:: Information provided ::

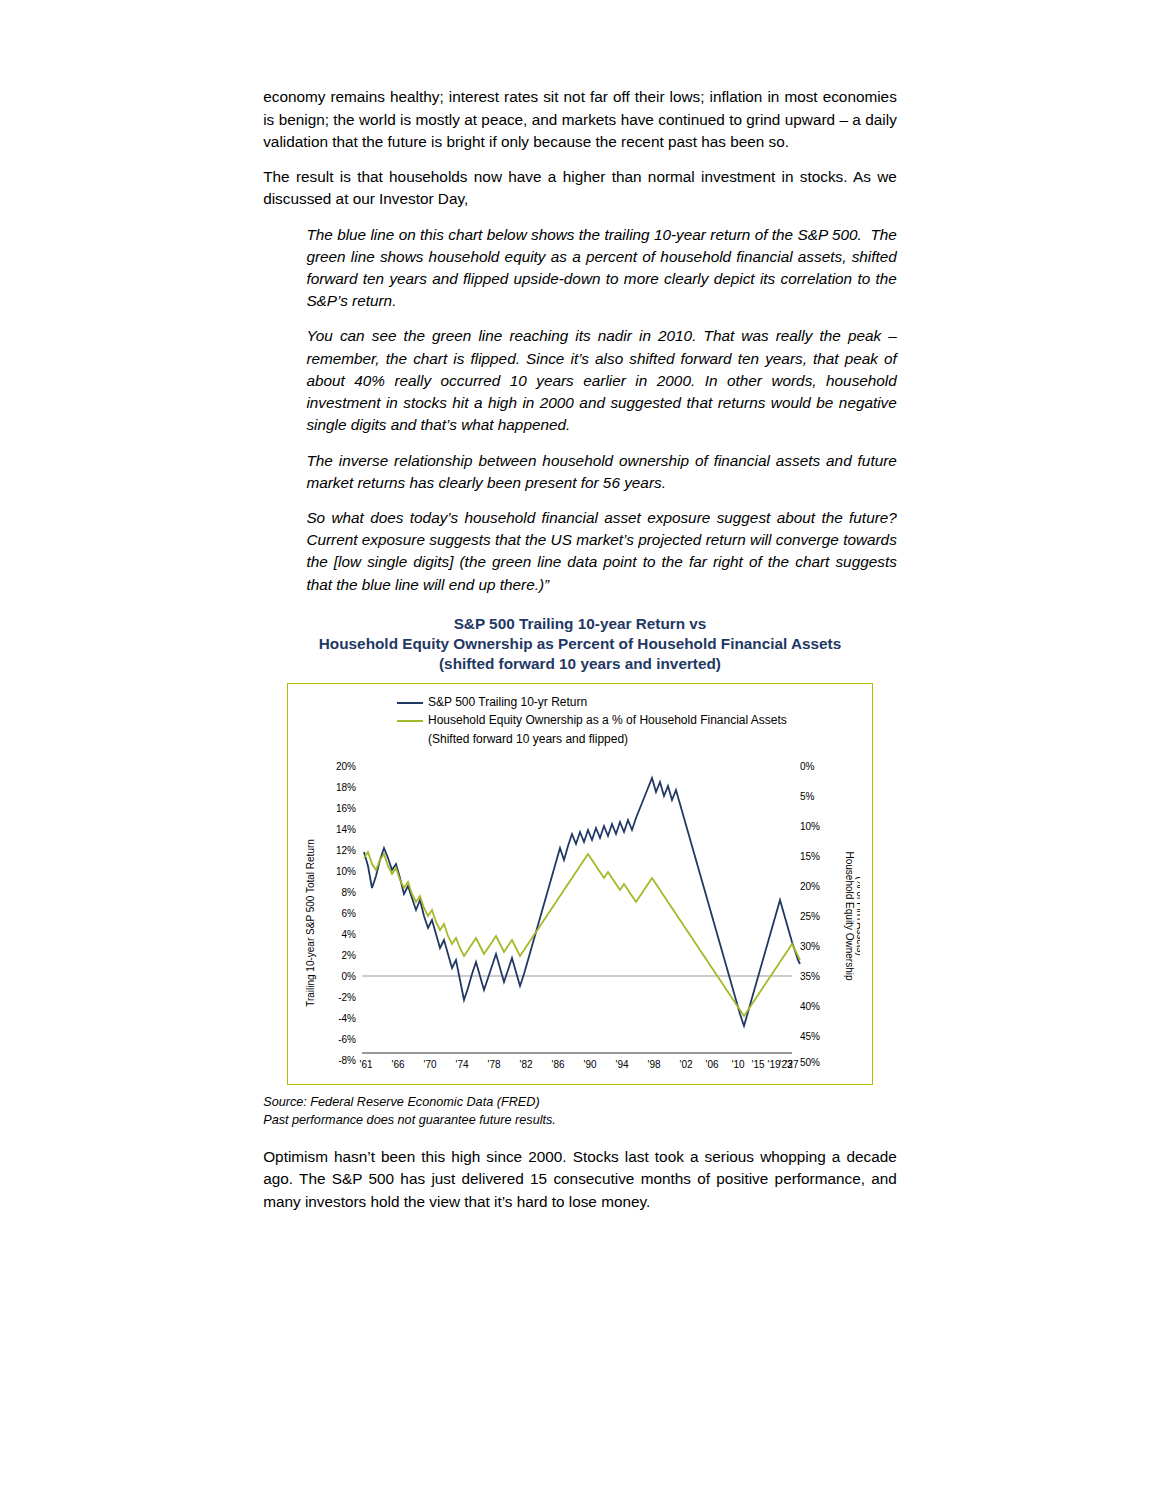economy remains healthy; interest rates sit not far off their lows; inflation in most economies is benign; the world is mostly at peace, and markets have continued to grind upward – a daily validation that the future is bright if only because the recent past has been so.
The result is that households now have a higher than normal investment in stocks. As we discussed at our Investor Day,
The blue line on this chart below shows the trailing 10-year return of the S&P 500. The green line shows household equity as a percent of household financial assets, shifted forward ten years and flipped upside-down to more clearly depict its correlation to the S&P’s return.
You can see the green line reaching its nadir in 2010. That was really the peak – remember, the chart is flipped. Since it’s also shifted forward ten years, that peak of about 40% really occurred 10 years earlier in 2000. In other words, household investment in stocks hit a high in 2000 and suggested that returns would be negative single digits and that’s what happened.
The inverse relationship between household ownership of financial assets and future market returns has clearly been present for 56 years.
So what does today’s household financial asset exposure suggest about the future? Current exposure suggests that the US market’s projected return will converge towards the [low single digits] (the green line data point to the far right of the chart suggests that the blue line will end up there.)”
S&P 500 Trailing 10-year Return vs
Household Equity Ownership as Percent of Household Financial Assets
(shifted forward 10 years and inverted)
S&P 500 Trailing 10-yr Return
Household Equity Ownership as a % of Household Financial Assets
(Shifted forward 10 years and flipped)
Trailing 10-year S&P 500 Total Return Household Equity Ownership (% of Fin'l Assets) 20% 18% 16% 14% 12% 10% 8% 6% 4% 2% 0% -2% -4% -6% -8% 0% 5% 10% 15% 20% 25% 30% 35% 40% 45% 50% '61 '66 '70 '74 '78 '82 '86 '90 '94 '98 '02 '06 '10 '15 '19 '23 '27
Source: Federal Reserve Economic Data (FRED)
Past performance does not guarantee future results.
Optimism hasn’t been this high since 2000. Stocks last took a serious whopping a decade ago. The S&P 500 has just delivered 15 consecutive months of positive performance, and many investors hold the view that it’s hard to lose money.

:::

◆ Task brief
In the records above, count the lines that contain the word "does" and state only that count.

◆ Final answer
2